Time passed—36 years, in fact. Then, this summer, in the second round of the Eastern masters 45-and-over championships at Glen Cove, N.Y., the two met again. More or less echoing their earlier encounter, Bostwick, who just turned 51, was unseeded while Thompson, also 51, was seeded fourth. This time Bostwick prevailed, upsetting Thompson in a spirited battle 7-6, 7-5.
Now the two are looking forward to the rubber match, which they expect to play in the year 2021 at an 85-and-over tournament.

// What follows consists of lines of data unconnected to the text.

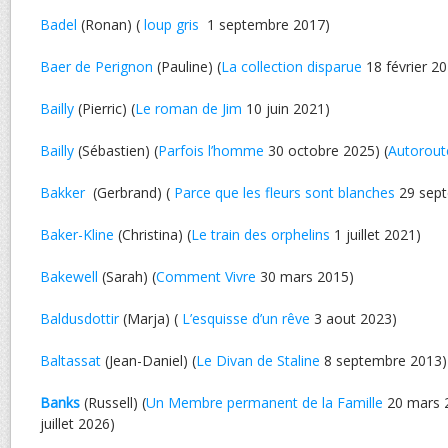
Badel
(Ronan) (
loup gris
1 septembre 2017)
Baer de Perignon
(Pauline) (
La collection disparue
18 février 2
Bailly
(Pierric) (
Le roman de Jim
10 juin 2021)
Bailly
(Sébastien) (
Parfois l’homme
30 octobre 2025) (
Autorout
Bakker
(Gerbrand) (
Parce que les fleurs sont blanches
29 sept
Baker-Kline
(Christina) (
Le train des orphelins
1 juillet 2021)
Bakewell
(Sarah) (
Comment Vivre
30 mars 2015)
Baldusdottir
(Marja) (
L’esquisse d’un rêve
3 aout 2023)
Baltassat
(Jean-Daniel) (
Le Divan de Staline
8 septembre 2013)
Banks
(Russell) (
Un Membre permanent de la Famille
20 mars 2
juillet 2026)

Walter Payton, the superb running back of the Chicago Bears, seldom blows his own horn, but he says he would like the respect that ought to be his now that he has broken Jim Brown's NFL career rushing record. "This is my 11th year, and nobody takes me seriously," Payton says. "You talk about the running backs that have been in the league, you ask, 'What about the running backs?' and the first names that pop into people's minds are Eric Dickerson, Tony Dorsett, Curt Warner. Or Billy Sims, William Andrews, George Rogers. Every year Payton's on the back burner."
Great runners have come and gone during Payton's career. He had played three seasons in the NFL before Earl Campbell arrived, for example, and last year he outrushed the battered Campbell by 1,216 yards.
"If you chart it [other runners' careers], you see peaks and valleys," Payton says. "Whereas my career, I like to think, has been like IBM or Xerox. I've been playing at the same level, and sometimes above, for at least nine years. I guess the people have come to expect that. Rain, sleet, snow, sprained ankle...or whatever, he's going to be there. Sometimes people tend to—not knowingly—they sometimes take things for granted. I guess I've been the Rodney Dangerfield of running backs.
"But it doesn't bother me," he says, brightening. "Rodney makes a lot of movies, drinks a lot of light beer."